Segment Start: INFORMATION SUPPLIED

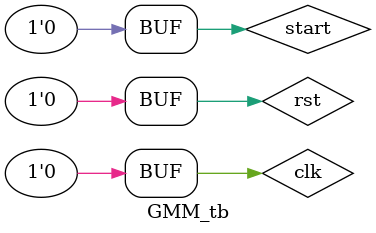
<source format=v>
module GMM_tb;

reg rst, clk, start;

Matrix_Multiplier #(.WIDTH(32), .HEIGHT(48),.ROW(4), .COL(4)) uut(
	.rst(rst), 
	.clk(clk),
	.start(start)
	);
	
initial begin
	#50 
	start = 1;
	#10
	start = 0;
end

initial begin
rst = 0;
#3
rst <= 1;
clk <= 0;
#3
rst <= 0;
end

initial begin
	repeat(500)
		#5 clk <= ~clk;
end

endmodule
</source>
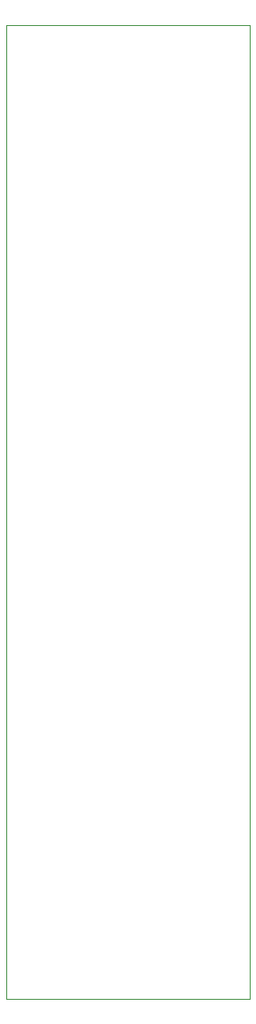
<source format=gbr>
%TF.GenerationSoftware,KiCad,Pcbnew,7.0.6*%
%TF.CreationDate,2023-10-29T14:46:36-05:00*%
%TF.ProjectId,Black Mage Eyes,426c6163-6b20-44d6-9167-652045796573,V01*%
%TF.SameCoordinates,Original*%
%TF.FileFunction,Profile,NP*%
%FSLAX46Y46*%
G04 Gerber Fmt 4.6, Leading zero omitted, Abs format (unit mm)*
G04 Created by KiCad (PCBNEW 7.0.6) date 2023-10-29 14:46:36*
%MOMM*%
%LPD*%
G01*
G04 APERTURE LIST*
%TA.AperFunction,Profile*%
%ADD10C,0.100000*%
%TD*%
G04 APERTURE END LIST*
D10*
X99770000Y-50000000D02*
X122770000Y-50000000D01*
X122770000Y-142000000D01*
X99770000Y-142000000D01*
X99770000Y-50000000D01*
M02*

</source>
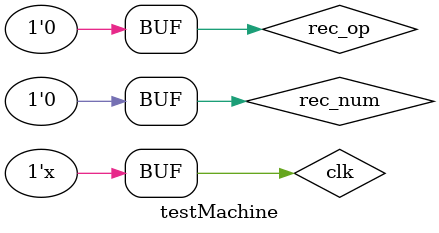
<source format=v>
`timescale 1ns / 1ps


module testMachine;

	// Inputs
	reg clk = 0;
	reg rec_op;
	reg rec_num;

	// Outputs
	wire guardeNum;
	wire leaResult;

	// Instantiate the Unit Under Test (UUT)
	StateMachineCalculator uut (
		.clk(clk), 
		.rec_op(rec_op), 
		.rec_num(rec_num), 
		.guardeNum(guardeNum), 
		.leaResult(leaResult)
	);
	always #5 clk = ~clk;
	initial begin
		// Initialize Inputs
		rec_op = 0;
		rec_num = 0;
		// Wait 100 ns for global reset to finish
		#20;
		
		rec_op = 0;
		rec_num = 1;		
		
		#20;
		
		rec_op = 0;
		rec_num = 1;

		#20;
		
		rec_op = 0;
		rec_num = 1;

		#20;
		
		rec_op = 1;
		rec_num = 0;		
		
		#20;
		
		rec_op = 0;
		rec_num = 0;	

		#20;
		
		rec_op = 1;
		rec_num = 0;			
		
		#20;
		
		rec_op = 0;
		rec_num = 0;	

		#20;
		
		rec_op = 1;
		rec_num = 0;	

		#20;
		
		rec_op = 0;
		rec_num = 0;	
		
        
		// Add stimulus here

	end
      
endmodule


</source>
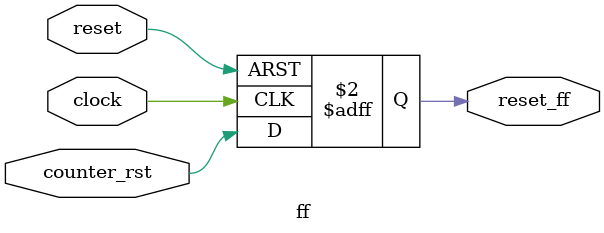
<source format=sv>
`timescale 1ns / 1ps

module ff(
    input logic clock,
    input logic reset,
    input logic counter_rst,
    
    output logic reset_ff
    );

always_ff @(posedge clock, posedge reset) begin
    if(reset)
        reset_ff <= 0;
    else
        reset_ff <= counter_rst;

end

endmodule

</source>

Segment End: INFORMATION SUPPLIED

▶ [TASK]: How many lines in the records above contain the word "KiCad"? Answer with the number alone.

▶ [ANSWER TO THE PROBLEM]: 2